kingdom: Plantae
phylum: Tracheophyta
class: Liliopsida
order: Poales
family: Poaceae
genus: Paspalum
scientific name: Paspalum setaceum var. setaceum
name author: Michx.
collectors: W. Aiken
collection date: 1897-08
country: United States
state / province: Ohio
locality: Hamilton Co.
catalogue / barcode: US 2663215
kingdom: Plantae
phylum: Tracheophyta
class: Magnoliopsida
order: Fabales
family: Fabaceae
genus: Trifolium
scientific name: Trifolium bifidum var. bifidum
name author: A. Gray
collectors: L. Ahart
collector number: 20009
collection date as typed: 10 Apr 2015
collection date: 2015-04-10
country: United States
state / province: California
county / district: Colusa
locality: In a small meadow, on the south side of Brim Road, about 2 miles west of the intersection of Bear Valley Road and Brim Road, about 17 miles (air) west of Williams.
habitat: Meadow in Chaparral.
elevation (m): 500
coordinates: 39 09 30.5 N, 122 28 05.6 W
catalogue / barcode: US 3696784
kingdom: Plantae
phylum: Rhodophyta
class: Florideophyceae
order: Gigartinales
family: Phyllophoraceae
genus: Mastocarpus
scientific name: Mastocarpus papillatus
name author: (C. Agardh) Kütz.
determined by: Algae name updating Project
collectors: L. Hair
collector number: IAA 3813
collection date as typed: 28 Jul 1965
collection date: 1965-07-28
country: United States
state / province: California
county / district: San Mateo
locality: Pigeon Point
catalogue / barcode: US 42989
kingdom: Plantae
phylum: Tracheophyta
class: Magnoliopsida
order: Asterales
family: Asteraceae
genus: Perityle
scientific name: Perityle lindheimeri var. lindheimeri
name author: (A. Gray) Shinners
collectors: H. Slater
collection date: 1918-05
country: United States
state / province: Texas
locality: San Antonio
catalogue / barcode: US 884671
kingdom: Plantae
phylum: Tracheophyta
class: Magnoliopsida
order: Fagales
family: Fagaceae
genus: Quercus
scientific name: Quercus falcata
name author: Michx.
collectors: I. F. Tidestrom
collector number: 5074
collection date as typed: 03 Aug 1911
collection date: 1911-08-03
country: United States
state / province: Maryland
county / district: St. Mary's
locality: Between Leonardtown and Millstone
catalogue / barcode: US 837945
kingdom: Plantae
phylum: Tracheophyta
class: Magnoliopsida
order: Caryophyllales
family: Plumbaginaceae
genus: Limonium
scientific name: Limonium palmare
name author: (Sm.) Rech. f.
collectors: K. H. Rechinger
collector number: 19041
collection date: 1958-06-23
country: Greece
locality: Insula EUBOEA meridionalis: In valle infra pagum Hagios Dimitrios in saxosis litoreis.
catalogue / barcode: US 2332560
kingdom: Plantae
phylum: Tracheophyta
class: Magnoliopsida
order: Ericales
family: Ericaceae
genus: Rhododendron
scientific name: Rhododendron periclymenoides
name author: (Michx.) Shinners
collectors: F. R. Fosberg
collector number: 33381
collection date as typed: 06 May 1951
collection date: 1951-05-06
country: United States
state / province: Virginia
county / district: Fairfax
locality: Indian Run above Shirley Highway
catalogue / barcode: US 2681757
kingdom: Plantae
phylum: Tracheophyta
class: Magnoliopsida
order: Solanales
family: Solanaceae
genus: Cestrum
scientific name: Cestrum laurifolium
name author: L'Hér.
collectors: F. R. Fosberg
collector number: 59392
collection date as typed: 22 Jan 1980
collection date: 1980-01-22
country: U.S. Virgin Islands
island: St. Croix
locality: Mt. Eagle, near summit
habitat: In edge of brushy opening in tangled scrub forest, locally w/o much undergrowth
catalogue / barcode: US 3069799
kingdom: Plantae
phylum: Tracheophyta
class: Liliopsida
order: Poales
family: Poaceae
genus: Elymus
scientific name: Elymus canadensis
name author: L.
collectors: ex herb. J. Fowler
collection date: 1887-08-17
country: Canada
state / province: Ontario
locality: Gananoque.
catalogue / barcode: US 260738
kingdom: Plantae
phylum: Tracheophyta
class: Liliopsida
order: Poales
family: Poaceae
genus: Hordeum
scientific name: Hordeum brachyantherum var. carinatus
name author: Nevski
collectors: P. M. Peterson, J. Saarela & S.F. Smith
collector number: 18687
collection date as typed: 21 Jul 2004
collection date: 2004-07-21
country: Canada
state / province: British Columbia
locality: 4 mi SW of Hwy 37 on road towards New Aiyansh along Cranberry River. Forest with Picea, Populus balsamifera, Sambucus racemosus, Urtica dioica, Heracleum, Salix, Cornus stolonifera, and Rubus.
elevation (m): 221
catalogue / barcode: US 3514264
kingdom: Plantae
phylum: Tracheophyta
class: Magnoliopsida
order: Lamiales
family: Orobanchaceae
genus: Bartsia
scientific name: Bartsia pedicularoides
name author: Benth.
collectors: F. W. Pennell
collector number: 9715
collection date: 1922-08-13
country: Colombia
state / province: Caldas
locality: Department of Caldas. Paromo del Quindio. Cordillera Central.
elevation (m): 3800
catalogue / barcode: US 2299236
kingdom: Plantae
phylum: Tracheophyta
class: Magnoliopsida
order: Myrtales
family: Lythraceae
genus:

== What to work on ==
Can you reproduce all of these items, swapping every "state / province" for "region" and leaving everything else untouched?

== Answer to this task ==
kingdom: Plantae
phylum: Tracheophyta
class: Liliopsida
order: Poales
family: Poaceae
genus: Paspalum
scientific name: Paspalum setaceum var. setaceum
name author: Michx.
collectors: W. Aiken
collection date: 1897-08
country: United States
region: Ohio
locality: Hamilton Co.
catalogue / barcode: US 2663215
kingdom: Plantae
phylum: Tracheophyta
class: Magnoliopsida
order: Fabales
family: Fabaceae
genus: Trifolium
scientific name: Trifolium bifidum var. bifidum
name author: A. Gray
collectors: L. Ahart
collector number: 20009
collection date as typed: 10 Apr 2015
collection date: 2015-04-10
country: United States
region: California
county / district: Colusa
locality: In a small meadow, on the south side of Brim Road, about 2 miles west of the intersection of Bear Valley Road and Brim Road, about 17 miles (air) west of Williams.
habitat: Meadow in Chaparral.
elevation (m): 500
coordinates: 39 09 30.5 N, 122 28 05.6 W
catalogue / barcode: US 3696784
kingdom: Plantae
phylum: Rhodophyta
class: Florideophyceae
order: Gigartinales
family: Phyllophoraceae
genus: Mastocarpus
scientific name: Mastocarpus papillatus
name author: (C. Agardh) Kütz.
determined by: Algae name updating Project
collectors: L. Hair
collector number: IAA 3813
collection date as typed: 28 Jul 1965
collection date: 1965-07-28
country: United States
region: California
county / district: San Mateo
locality: Pigeon Point
catalogue / barcode: US 42989
kingdom: Plantae
phylum: Tracheophyta
class: Magnoliopsida
order: Asterales
family: Asteraceae
genus: Perityle
scientific name: Perityle lindheimeri var. lindheimeri
name author: (A. Gray) Shinners
collectors: H. Slater
collection date: 1918-05
country: United States
region: Texas
locality: San Antonio
catalogue / barcode: US 884671
kingdom: Plantae
phylum: Tracheophyta
class: Magnoliopsida
order: Fagales
family: Fagaceae
genus: Quercus
scientific name: Quercus falcata
name author: Michx.
collectors: I. F. Tidestrom
collector number: 5074
collection date as typed: 03 Aug 1911
collection date: 1911-08-03
country: United States
region: Maryland
county / district: St. Mary's
locality: Between Leonardtown and Millstone
catalogue / barcode: US 837945
kingdom: Plantae
phylum: Tracheophyta
class: Magnoliopsida
order: Caryophyllales
family: Plumbaginaceae
genus: Limonium
scientific name: Limonium palmare
name author: (Sm.) Rech. f.
collectors: K. H. Rechinger
collector number: 19041
collection date: 1958-06-23
country: Greece
locality: Insula EUBOEA meridionalis: In valle infra pagum Hagios Dimitrios in saxosis litoreis.
catalogue / barcode: US 2332560
kingdom: Plantae
phylum: Tracheophyta
class: Magnoliopsida
order: Ericales
family: Ericaceae
genus: Rhododendron
scientific name: Rhododendron periclymenoides
name author: (Michx.) Shinners
collectors: F. R. Fosberg
collector number: 33381
collection date as typed: 06 May 1951
collection date: 1951-05-06
country: United States
region: Virginia
county / district: Fairfax
locality: Indian Run above Shirley Highway
catalogue / barcode: US 2681757
kingdom: Plantae
phylum: Tracheophyta
class: Magnoliopsida
order: Solanales
family: Solanaceae
genus: Cestrum
scientific name: Cestrum laurifolium
name author: L'Hér.
collectors: F. R. Fosberg
collector number: 59392
collection date as typed: 22 Jan 1980
collection date: 1980-01-22
country: U.S. Virgin Islands
island: St. Croix
locality: Mt. Eagle, near summit
habitat: In edge of brushy opening in tangled scrub forest, locally w/o much undergrowth
catalogue / barcode: US 3069799
kingdom: Plantae
phylum: Tracheophyta
class: Liliopsida
order: Poales
family: Poaceae
genus: Elymus
scientific name: Elymus canadensis
name author: L.
collectors: ex herb. J. Fowler
collection date: 1887-08-17
country: Canada
region: Ontario
locality: Gananoque.
catalogue / barcode: US 260738
kingdom: Plantae
phylum: Tracheophyta
class: Liliopsida
order: Poales
family: Poaceae
genus: Hordeum
scientific name: Hordeum brachyantherum var. carinatus
name author: Nevski
collectors: P. M. Peterson, J. Saarela & S.F. Smith
collector number: 18687
collection date as typed: 21 Jul 2004
collection date: 2004-07-21
country: Canada
region: British Columbia
locality: 4 mi SW of Hwy 37 on road towards New Aiyansh along Cranberry River. Forest with Picea, Populus balsamifera, Sambucus racemosus, Urtica dioica, Heracleum, Salix, Cornus stolonifera, and Rubus.
elevation (m): 221
catalogue / barcode: US 3514264
kingdom: Plantae
phylum: Tracheophyta
class: Magnoliopsida
order: Lamiales
family: Orobanchaceae
genus: Bartsia
scientific name: Bartsia pedicularoides
name author: Benth.
collectors: F. W. Pennell
collector number: 9715
collection date: 1922-08-13
country: Colombia
region: Caldas
locality: Department of Caldas. Paromo del Quindio. Cordillera Central.
elevation (m): 3800
catalogue / barcode: US 2299236
kingdom: Plantae
phylum: Tracheophyta
class: Magnoliopsida
order: Myrtales
family: Lythraceae
genus:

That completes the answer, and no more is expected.